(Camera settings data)
· · ·

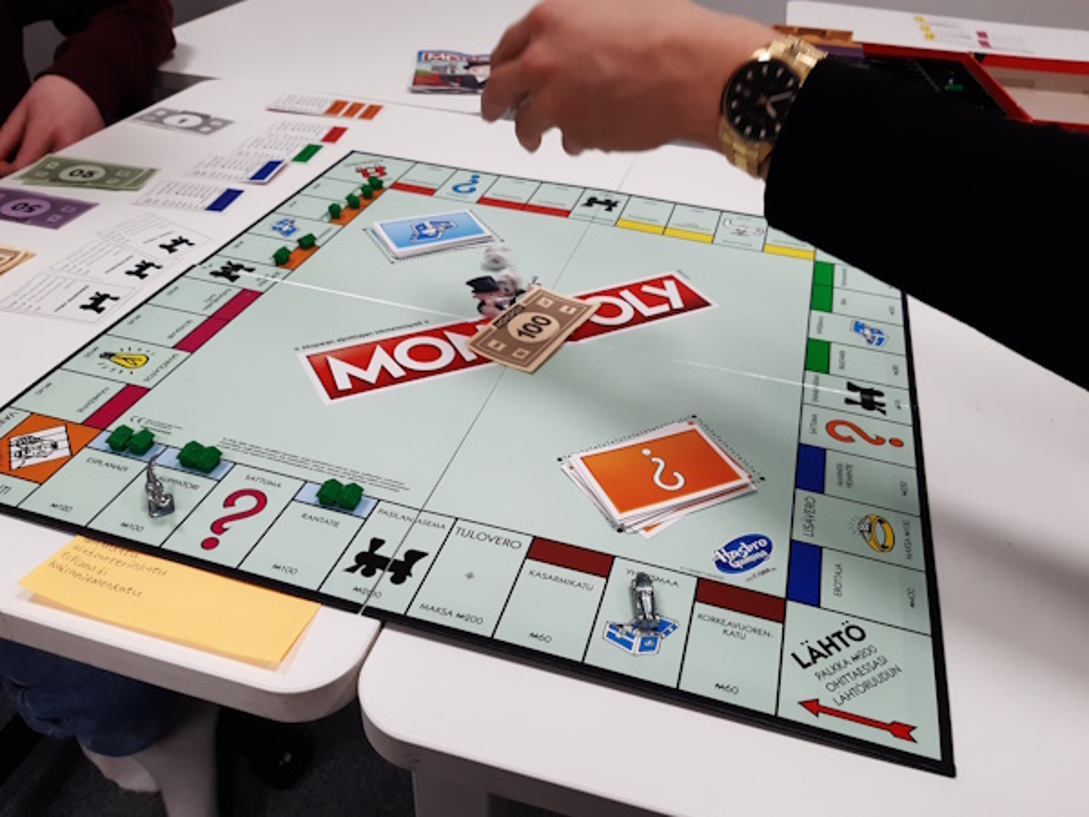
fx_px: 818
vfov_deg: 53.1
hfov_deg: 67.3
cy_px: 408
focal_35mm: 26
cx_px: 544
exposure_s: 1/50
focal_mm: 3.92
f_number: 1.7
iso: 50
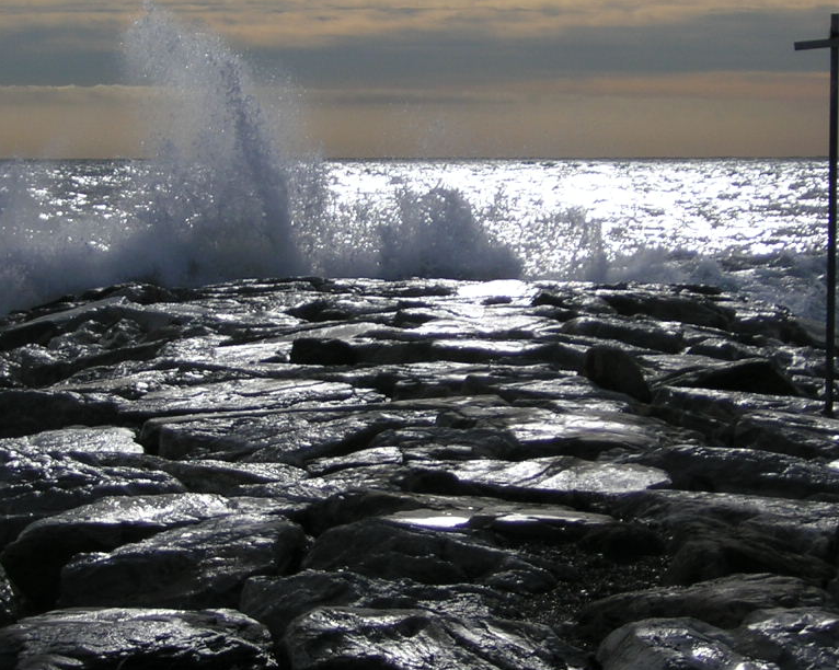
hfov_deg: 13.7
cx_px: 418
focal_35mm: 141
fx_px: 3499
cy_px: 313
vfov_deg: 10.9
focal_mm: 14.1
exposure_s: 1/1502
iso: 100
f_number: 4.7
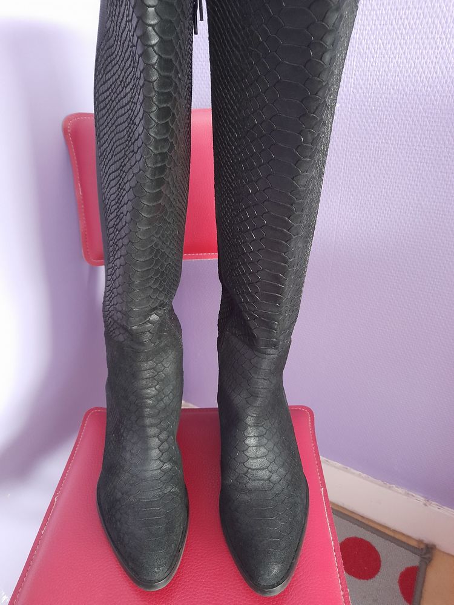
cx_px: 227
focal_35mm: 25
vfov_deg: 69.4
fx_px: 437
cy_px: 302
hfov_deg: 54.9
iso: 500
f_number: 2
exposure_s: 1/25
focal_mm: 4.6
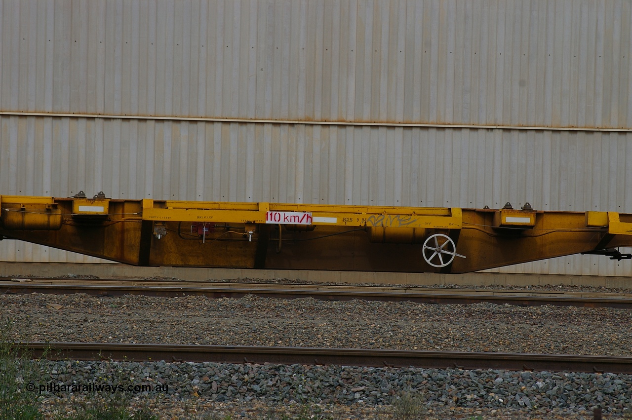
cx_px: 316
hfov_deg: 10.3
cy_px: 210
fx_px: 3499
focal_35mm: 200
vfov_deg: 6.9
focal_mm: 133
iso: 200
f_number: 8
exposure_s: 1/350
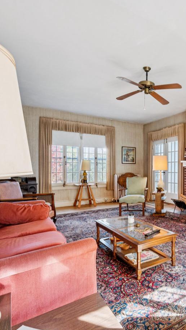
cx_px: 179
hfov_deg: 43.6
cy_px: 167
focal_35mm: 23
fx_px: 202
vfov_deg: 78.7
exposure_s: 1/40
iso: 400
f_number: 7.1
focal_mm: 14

· · ·

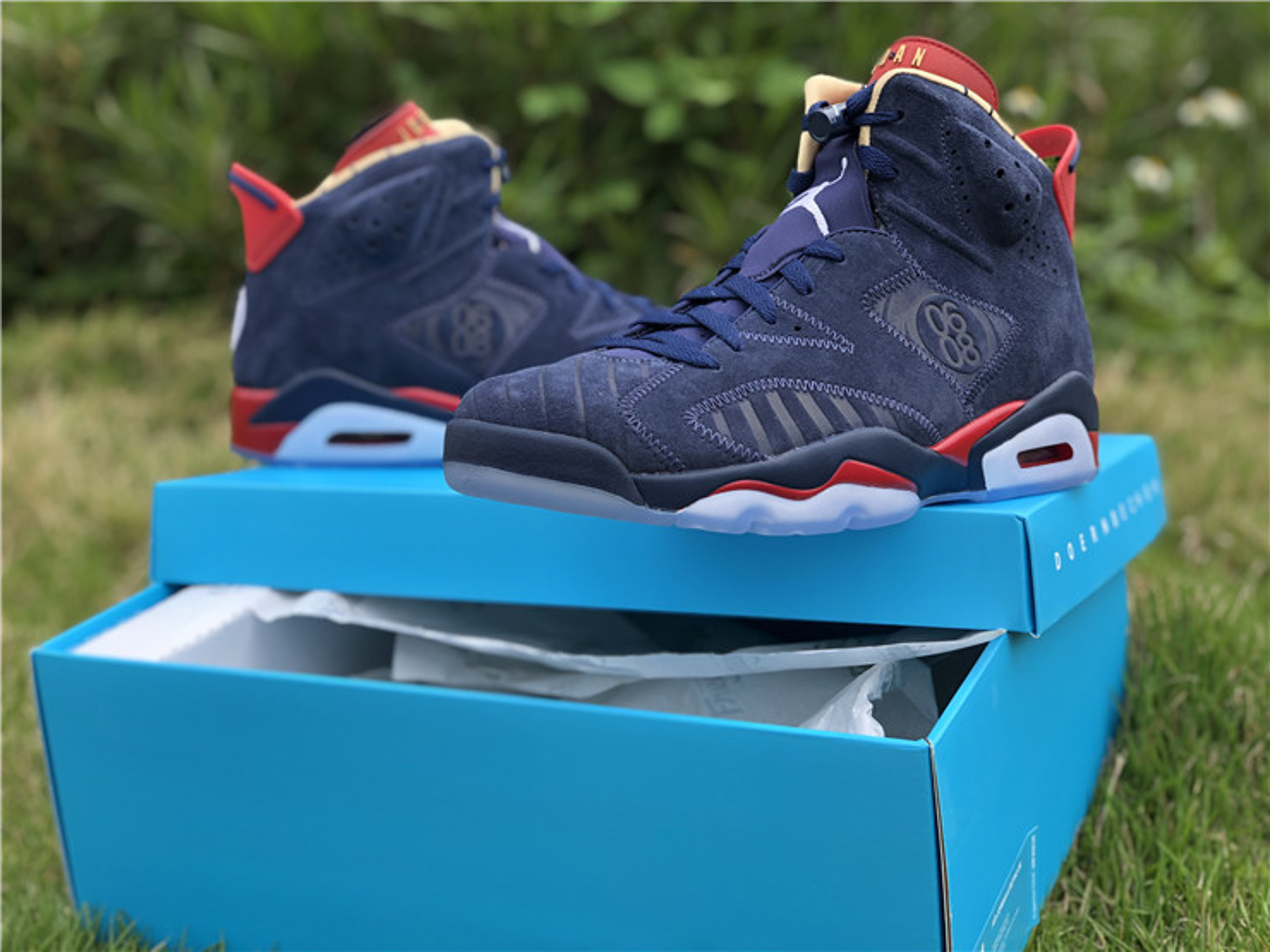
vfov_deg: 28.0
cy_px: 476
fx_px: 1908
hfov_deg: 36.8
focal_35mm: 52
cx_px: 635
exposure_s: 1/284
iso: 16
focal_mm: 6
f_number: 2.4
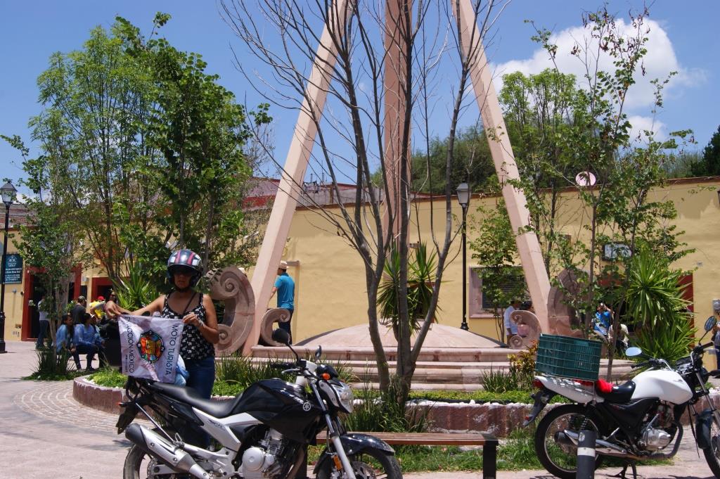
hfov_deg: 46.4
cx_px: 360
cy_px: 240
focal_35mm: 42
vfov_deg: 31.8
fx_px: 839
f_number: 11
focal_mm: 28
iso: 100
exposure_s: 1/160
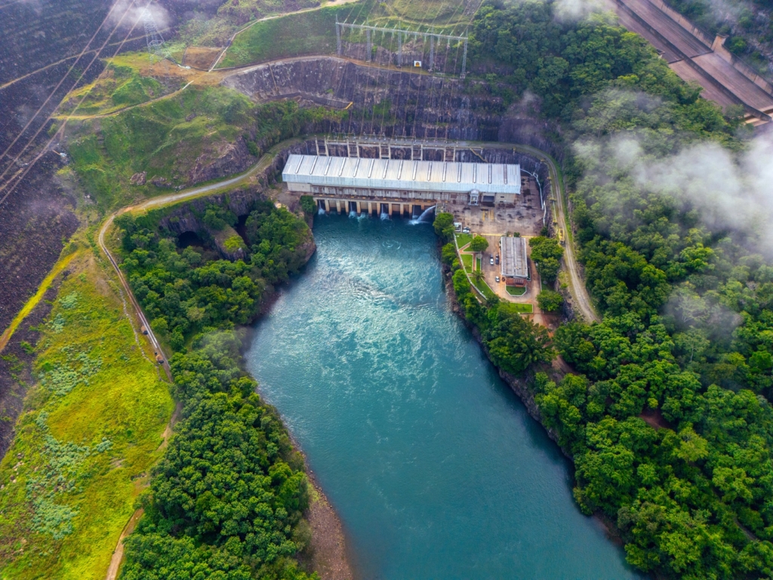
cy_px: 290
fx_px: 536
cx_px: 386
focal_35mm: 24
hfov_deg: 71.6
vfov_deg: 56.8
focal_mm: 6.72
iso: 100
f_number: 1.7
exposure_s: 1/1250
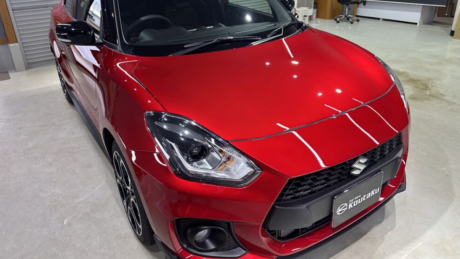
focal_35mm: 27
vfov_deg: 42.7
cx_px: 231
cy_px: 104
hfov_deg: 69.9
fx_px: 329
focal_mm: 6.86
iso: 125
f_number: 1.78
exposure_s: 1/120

· · ·

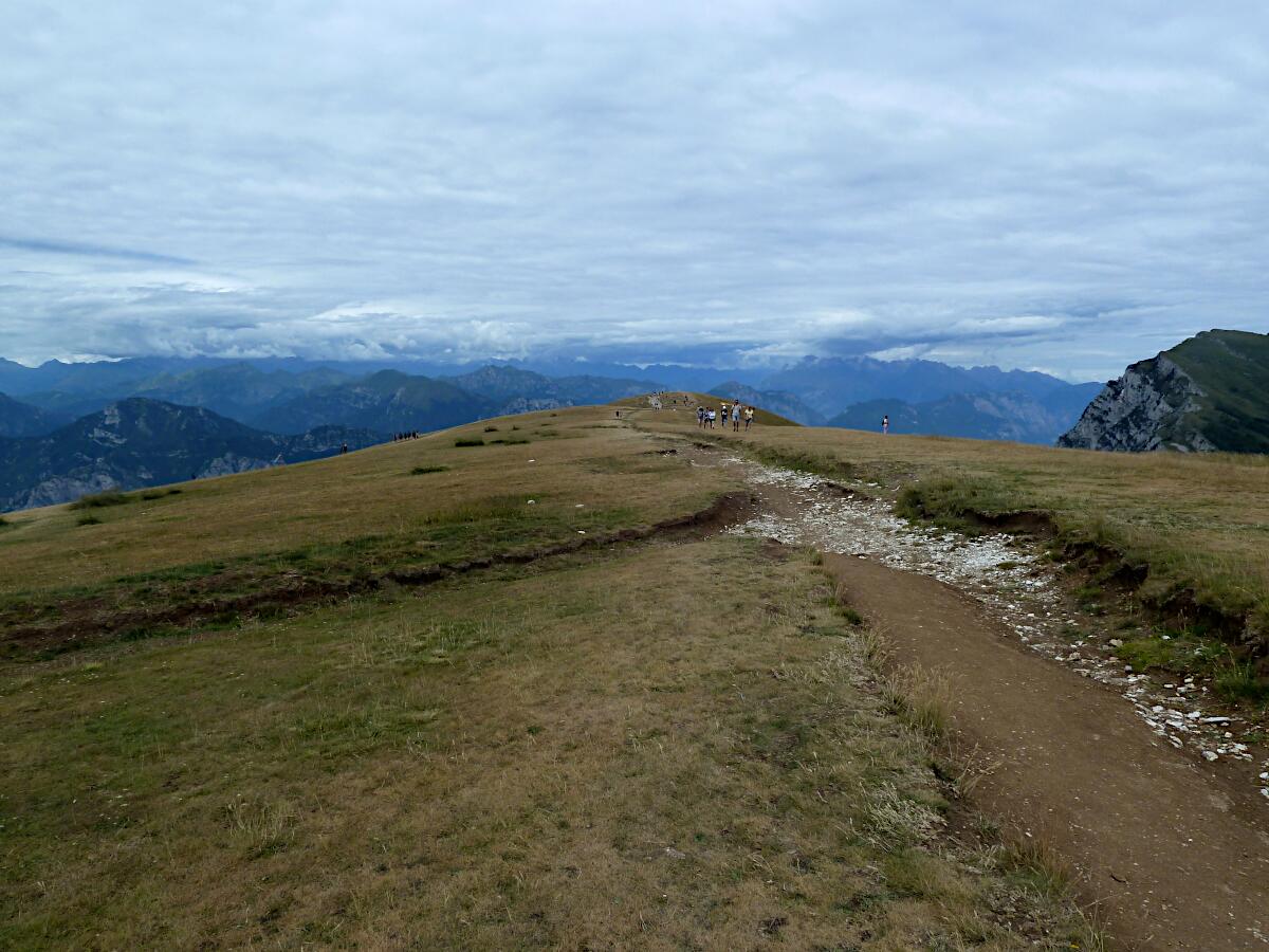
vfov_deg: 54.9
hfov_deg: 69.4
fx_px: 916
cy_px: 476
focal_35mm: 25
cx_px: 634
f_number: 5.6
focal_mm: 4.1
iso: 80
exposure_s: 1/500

· · ·

INSTRUCTIONS FOR THE TASK: Reproduce the lines above beginning at the line that contains "focal_35mm: 141" and ending at the line that contains "focal_mm: 4.6". No pictures.

FINISHED EXERCISE:
focal_35mm: 141
fx_px: 3499
cy_px: 313
vfov_deg: 10.9
focal_mm: 14.1
exposure_s: 1/1502
iso: 100
f_number: 4.7
cx_px: 227
focal_35mm: 25
vfov_deg: 69.4
fx_px: 437
cy_px: 302
hfov_deg: 54.9
iso: 500
f_number: 2
exposure_s: 1/25
focal_mm: 4.6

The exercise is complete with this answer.